Uma em cada cinco mulheres sofreu alguma forma de violência sexual

A realidade não é bonita de se ver. Segundo a Traumatic Memory and Victimology, uma em cada duas vítimas de violência sexual sofreu os primeiros ataques antes dos 11 anos, um em cada cinco antes dos seis anos de idade. Em 94% dos casos em que a vítima é menor, o perpetrador é parente ou familiar.

Quanto ao "Contexto da Sexualidade na França" (2008), ele nos diz que Uma em cada cinco mulheres experimentou alguma forma de violência sexual.

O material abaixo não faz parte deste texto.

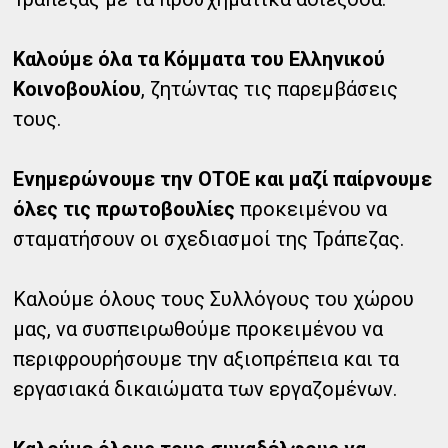
Καλούμε όλα τα Κόμματα του Ελληνικού
Κοινοβουλίου
, ζητώντας τις παρεμβάσεις
τους.
Ενημερώνουμε την ΟΤΟΕ και μαζί παίρνουμε
όλες τις πρωτοβουλίες
προκειμένου να
σταματήσουν οι σχεδιασμοί της Τράπεζας.
Καλούμε όλους τους Συλλόγους του χώρου
μας, να συσπειρωθούμε προκειμένου να
περιφρουρήσουμε την αξιοπρέπεια και τα
εργασιακά δικαιώματα των εργαζομένων.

O único perpetrador, o agressor

Também pode ser lamentado que algumas imagens continuem a ser transmitidas : . mulher que, porque usava uma saia curta, bebia ou saía sozinha à noite, é um pouco responsável pelo que lhe aconteceu, cita Françoise Brié, porta-voz da Federação Nacional das Mulheres Solidárias. Mas não devemos inverter os papéis: o único responsável é o agressor. "

Como reagir no momento?

Se houver testemunhas, podemos, naturalmente, alertá-los Ou ouso escândalo, assim como Laura, 20, quando um homem tocou seus seios em um bonde: " Eu disse muito alto:" Você, aí, pare imediatamente o que e você faz! "Decomposta, ele desceu para a próxima parada. "

Mas quando não há ninguém, difícil, de acordo com o Dr. Salmona, dar conselho universal:

Não seja deixado sozinho após uma agressão sexual

Porque uma coisa é certa: seja qual for o agressão sexual, falar sobre isso, ser ouvido e acompanhado facilita a reconstrução.

Por quem? Tudo depende da idade: um adulto pode estar mais confortável com o seu médico "se possível dentro de três dias se houver estupro", especifica Dr. Salmona Um menor se voltará para enfermeiro escolar , assistente social ou o planejamento familiar .

Os números de telefone anônimos e as associações de atendimento especializado prestam apoio psicológico e apoio às vítimas, incluindo aquelas Aqueles que desejarem tomar medidas legais não devem, na verdade, hesitar em reclamar à delegacia ou à gendarmaria assim que nos sentimos capazes de fazê-lo. com uma pessoa de confiança "No caso de agressões sexuais cometidas no local de trabalho,

aconselhamos que façam isso muito rapidamente para conhecer o maior número de pessoas possível: parentes, colegas, médico do trabalho, mas também, por escrito, aos representantes do pessoal, sindicatos, GRH, inspetor do trabalho ... Para guardar também todo o Post-it, correios, textuais de natureza sexual, para provar mais tarde que haviam denunciado rapidamente os fatos " diz Marilyn Baldeck, Delegada Geral da Associação Europeia contra a Violência Contra as Mulheres no Trabalho. Em resumo, muito mais esforços devem ser feitos para mulheres enfraquecidas Violência sexual, números e locais para saber

: 119 *.

  • : 3919 *.
  • : 01 45 84 24 24 * *.
  • : 01 42 17 12 00 **.
  • Grupo feminista contra o estupro, isento de telefone fixo: 0 800 05 95 95.